The entrance to the tomb is in a subcellar of some wealthy dilletante's house in town. Plastered over. Most likely the owner is his/her ancestor. Her ownership of the home has caused the awakening of the spiders, who now traverse the neighborhood and feast and prey upon the poor and downtrodden populace. Children and night-walkers disappear. The new owner of the home is not well liked owing to lavish parties and questionable philosophies, but he/she is not fully aware of the cult of the Queen of Night but will gladly join should the PCs bring the matter to his/her attention.
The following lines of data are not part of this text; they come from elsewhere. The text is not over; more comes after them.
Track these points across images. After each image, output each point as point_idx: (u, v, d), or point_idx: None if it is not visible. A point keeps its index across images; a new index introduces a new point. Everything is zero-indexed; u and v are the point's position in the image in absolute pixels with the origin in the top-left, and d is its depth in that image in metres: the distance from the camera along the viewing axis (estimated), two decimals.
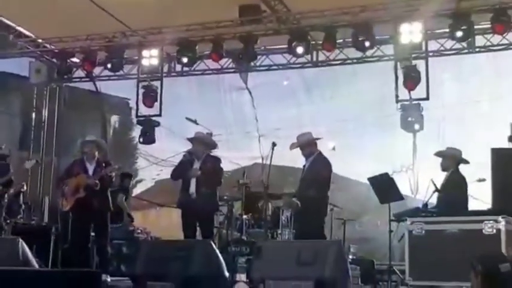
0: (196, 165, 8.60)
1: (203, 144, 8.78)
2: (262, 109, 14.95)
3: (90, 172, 8.64)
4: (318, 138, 8.66)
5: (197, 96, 15.01)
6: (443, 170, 8.54)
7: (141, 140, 12.51)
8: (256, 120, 14.44)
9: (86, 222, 8.64)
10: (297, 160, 9.27)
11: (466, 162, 8.49)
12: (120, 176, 12.00)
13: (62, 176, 9.13)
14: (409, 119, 10.52)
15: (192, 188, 8.50)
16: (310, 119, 14.75)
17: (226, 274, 7.10)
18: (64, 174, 9.05)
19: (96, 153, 8.78)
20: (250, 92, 14.37)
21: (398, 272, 8.66)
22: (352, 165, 14.52)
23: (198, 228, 8.62)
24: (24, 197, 10.58)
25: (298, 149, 8.67)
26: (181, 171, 8.72)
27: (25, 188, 10.10)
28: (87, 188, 8.49)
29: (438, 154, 8.69)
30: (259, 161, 9.70)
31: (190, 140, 8.83)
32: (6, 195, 9.41)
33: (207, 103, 15.52)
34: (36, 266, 7.68)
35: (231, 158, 15.18)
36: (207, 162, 8.61)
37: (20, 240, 7.31)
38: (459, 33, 10.05)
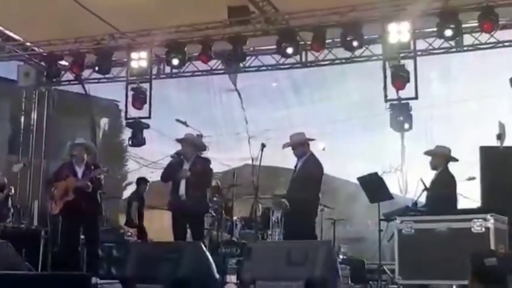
0: (186, 166, 8.57)
1: (192, 145, 8.76)
2: (251, 110, 14.96)
3: (79, 175, 8.62)
4: (311, 139, 8.61)
5: (186, 98, 15.02)
6: (433, 168, 8.55)
7: (130, 142, 12.48)
8: (246, 122, 14.44)
9: (75, 225, 8.62)
10: (287, 161, 9.27)
11: (455, 160, 8.52)
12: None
13: (50, 179, 9.11)
14: (399, 118, 10.53)
15: (182, 189, 8.47)
16: (300, 120, 14.79)
17: (217, 276, 7.10)
18: (53, 177, 9.03)
19: (85, 156, 8.77)
20: (239, 94, 14.37)
21: (388, 271, 8.68)
22: (342, 165, 14.56)
23: (188, 230, 8.60)
24: (12, 200, 10.54)
25: (290, 148, 8.64)
26: (170, 172, 8.68)
27: (13, 191, 10.04)
28: (76, 190, 8.48)
29: (428, 153, 8.70)
30: (250, 162, 9.69)
31: (180, 141, 8.81)
32: None
33: (196, 105, 15.54)
34: (26, 269, 7.65)
35: (221, 159, 15.20)
36: (196, 164, 8.58)
37: (9, 244, 7.27)
38: (447, 32, 10.05)
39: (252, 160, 9.32)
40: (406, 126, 10.61)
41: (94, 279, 7.87)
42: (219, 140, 15.65)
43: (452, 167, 8.54)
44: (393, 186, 10.72)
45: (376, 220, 9.16)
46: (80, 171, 8.65)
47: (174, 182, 8.60)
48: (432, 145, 9.04)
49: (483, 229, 6.91)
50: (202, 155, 9.07)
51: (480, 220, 6.95)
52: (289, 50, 10.92)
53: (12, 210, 10.49)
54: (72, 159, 8.78)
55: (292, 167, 8.72)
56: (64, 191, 8.53)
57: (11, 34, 12.28)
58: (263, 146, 8.55)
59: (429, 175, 8.56)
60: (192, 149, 8.73)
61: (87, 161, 8.78)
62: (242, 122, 14.61)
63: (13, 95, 14.04)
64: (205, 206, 8.79)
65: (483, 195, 8.87)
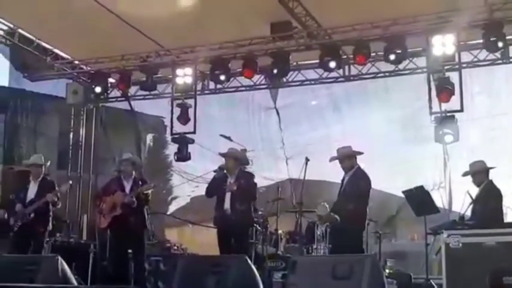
0: (230, 181, 8.62)
1: (235, 159, 8.79)
2: (291, 129, 14.85)
3: (127, 190, 8.77)
4: (359, 152, 8.52)
5: (227, 116, 14.99)
6: (478, 186, 8.48)
7: (176, 157, 12.61)
8: (282, 143, 14.42)
9: (123, 239, 8.75)
10: (327, 175, 9.17)
11: (492, 167, 8.42)
12: None
13: (99, 194, 9.28)
14: (444, 131, 10.39)
15: (227, 204, 8.51)
16: (341, 136, 14.59)
17: None
18: (101, 192, 9.21)
19: (133, 171, 8.91)
20: (278, 113, 14.39)
21: (436, 285, 8.56)
22: (384, 180, 14.31)
23: (234, 244, 8.63)
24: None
25: (334, 163, 8.60)
26: (215, 187, 8.75)
27: (60, 205, 10.20)
28: (124, 205, 8.62)
29: (466, 174, 8.65)
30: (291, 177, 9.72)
31: (223, 155, 8.87)
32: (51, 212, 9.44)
33: (236, 123, 15.49)
34: (75, 283, 7.80)
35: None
36: (240, 178, 8.62)
37: (59, 257, 7.43)
38: (493, 44, 9.95)
39: (291, 181, 9.35)
40: (451, 138, 10.45)
41: None
42: (257, 157, 15.58)
43: (499, 180, 8.43)
44: (437, 200, 10.57)
45: (422, 234, 9.05)
46: (128, 186, 8.80)
47: (219, 197, 8.64)
48: (474, 158, 8.94)
49: None
50: (246, 170, 9.12)
51: None
52: (332, 64, 10.93)
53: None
54: (120, 174, 8.94)
55: (330, 181, 8.67)
56: (112, 205, 8.69)
57: (60, 53, 12.62)
58: (307, 160, 8.58)
59: (474, 187, 8.48)
60: (235, 163, 8.76)
61: (135, 176, 8.93)
62: (280, 143, 14.58)
63: (62, 112, 14.32)
64: (250, 219, 8.83)
65: None
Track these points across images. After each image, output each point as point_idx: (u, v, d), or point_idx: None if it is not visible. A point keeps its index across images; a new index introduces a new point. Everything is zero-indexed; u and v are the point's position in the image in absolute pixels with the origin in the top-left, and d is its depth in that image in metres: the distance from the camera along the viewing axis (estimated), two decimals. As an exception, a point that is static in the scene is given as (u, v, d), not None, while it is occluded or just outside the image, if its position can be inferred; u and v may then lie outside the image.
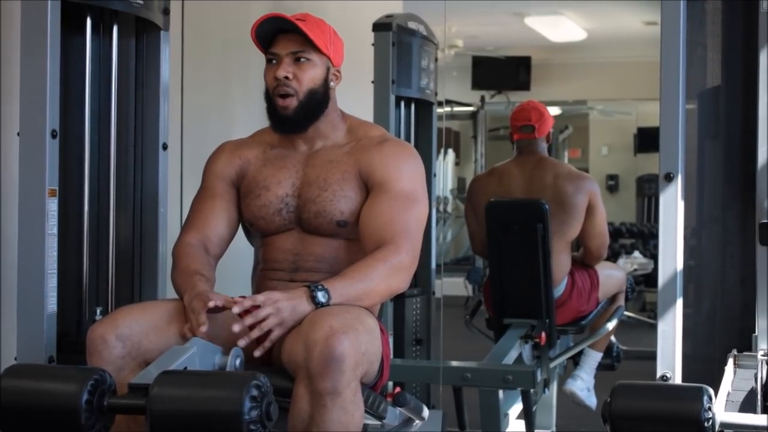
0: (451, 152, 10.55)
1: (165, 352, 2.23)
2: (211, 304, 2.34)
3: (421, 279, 4.23)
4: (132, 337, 2.33)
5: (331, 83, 2.66)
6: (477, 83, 10.78)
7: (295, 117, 2.62)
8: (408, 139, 4.22)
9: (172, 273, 2.60)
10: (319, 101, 2.64)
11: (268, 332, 2.32)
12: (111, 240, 2.84)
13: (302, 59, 2.61)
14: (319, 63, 2.63)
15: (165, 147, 2.96)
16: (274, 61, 2.63)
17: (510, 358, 3.84)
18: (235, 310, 2.31)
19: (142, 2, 2.82)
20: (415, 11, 4.28)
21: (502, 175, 4.34)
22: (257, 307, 2.32)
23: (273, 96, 2.62)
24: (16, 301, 2.56)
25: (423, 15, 4.26)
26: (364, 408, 2.32)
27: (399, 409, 2.60)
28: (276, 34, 2.63)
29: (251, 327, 2.31)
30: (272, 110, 2.64)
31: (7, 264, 2.94)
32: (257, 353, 2.32)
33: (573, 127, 11.01)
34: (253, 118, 3.66)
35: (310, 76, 2.61)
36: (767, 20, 3.01)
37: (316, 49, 2.61)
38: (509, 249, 4.02)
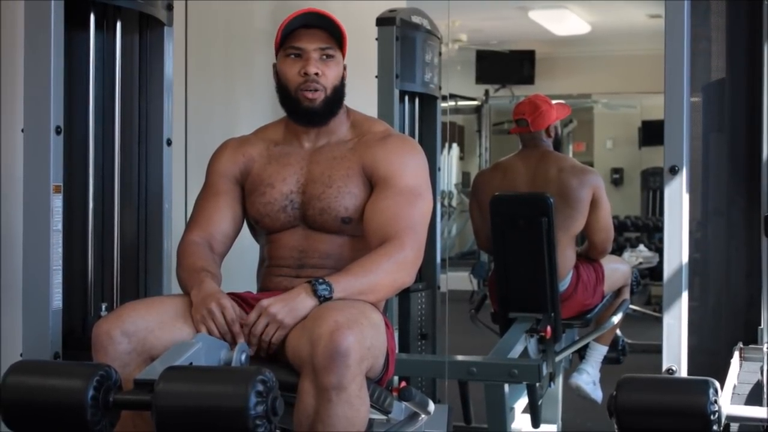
0: (455, 147, 10.52)
1: (170, 348, 2.23)
2: (235, 328, 2.36)
3: (426, 274, 4.23)
4: (137, 333, 2.33)
5: (344, 80, 2.67)
6: (481, 77, 10.75)
7: (321, 111, 2.63)
8: (412, 133, 4.22)
9: (177, 270, 2.60)
10: (340, 98, 2.67)
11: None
12: (116, 236, 2.84)
13: (328, 56, 2.61)
14: (339, 60, 2.65)
15: (169, 143, 2.97)
16: (293, 56, 2.62)
17: (515, 352, 3.83)
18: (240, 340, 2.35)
19: (145, -2, 2.82)
20: (418, 5, 4.28)
21: (506, 170, 4.34)
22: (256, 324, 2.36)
23: (296, 91, 2.61)
24: (21, 298, 2.56)
25: (426, 9, 4.26)
26: (370, 403, 2.33)
27: (404, 403, 2.59)
28: (295, 29, 2.62)
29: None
30: (294, 104, 2.63)
31: (13, 260, 2.94)
32: (251, 351, 2.34)
33: (577, 121, 10.97)
34: (258, 114, 3.66)
35: (335, 73, 2.63)
36: (771, 13, 3.01)
37: (339, 46, 2.62)
38: (514, 243, 4.02)
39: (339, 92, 2.65)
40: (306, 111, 2.63)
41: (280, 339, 2.35)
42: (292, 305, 2.35)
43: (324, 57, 2.61)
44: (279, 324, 2.33)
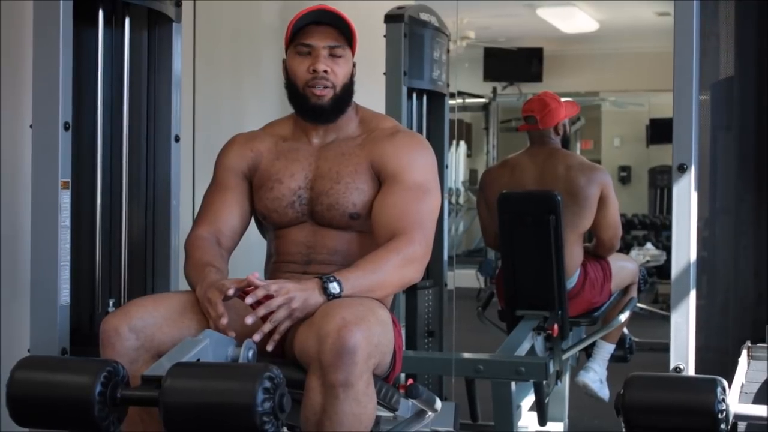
0: (462, 144, 10.52)
1: (178, 344, 2.23)
2: (230, 292, 2.34)
3: (434, 271, 4.23)
4: (145, 329, 2.33)
5: (354, 77, 2.67)
6: (489, 75, 10.75)
7: (330, 108, 2.63)
8: (420, 130, 4.22)
9: (184, 266, 2.60)
10: (349, 96, 2.66)
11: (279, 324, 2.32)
12: (123, 232, 2.85)
13: (337, 54, 2.61)
14: (349, 58, 2.65)
15: (177, 139, 2.97)
16: (303, 53, 2.62)
17: (522, 349, 3.83)
18: (248, 300, 2.32)
19: (153, -6, 2.82)
20: (427, 3, 4.28)
21: (514, 167, 4.33)
22: (270, 296, 2.32)
23: (304, 88, 2.61)
24: (29, 294, 2.57)
25: (435, 6, 4.25)
26: (377, 400, 2.33)
27: (411, 400, 2.60)
28: (305, 26, 2.62)
29: (263, 318, 2.31)
30: (302, 100, 2.63)
31: (21, 256, 2.95)
32: (269, 347, 2.32)
33: (585, 119, 10.96)
34: (266, 110, 3.66)
35: (345, 71, 2.63)
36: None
37: (349, 44, 2.62)
38: (522, 241, 4.02)
39: (348, 90, 2.65)
40: (314, 108, 2.63)
41: (285, 330, 2.33)
42: (307, 297, 2.34)
43: (333, 55, 2.61)
44: (290, 312, 2.31)
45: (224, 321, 2.31)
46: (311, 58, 2.61)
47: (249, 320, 2.29)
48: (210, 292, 2.37)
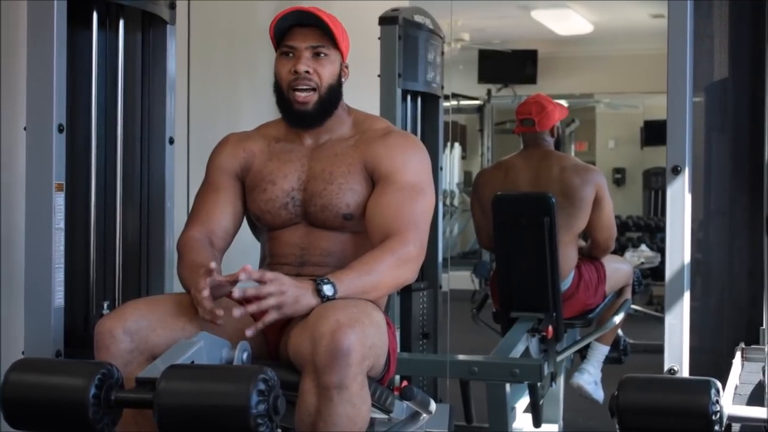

In fact, if they survive and do not destroy the spellbooks, scrolls, and other valuables, or otherwise hinder the revival of the cult, this area will become a bastion of the worship of the NightQueen and her demonic minions

The locals have suspicions. Perhaps a child is stolen when the PCs arrive. A fault in construction near the manorhouse of the noble provides access to the Foyer/Antechamber (exiting from the thing without first undertaking the ablutions will activate the caryatids, of course! and put the PCs in the winecellar of an irritable wealthy senator, councilperson, or somesuch). A hedgewizard scries the presence of spider-things flickering around the neighborhood.  A fabvorite doxy, barmaid, or tankard-boy at the local tavern is whisked away into the night right before a PC's eyes during carousing.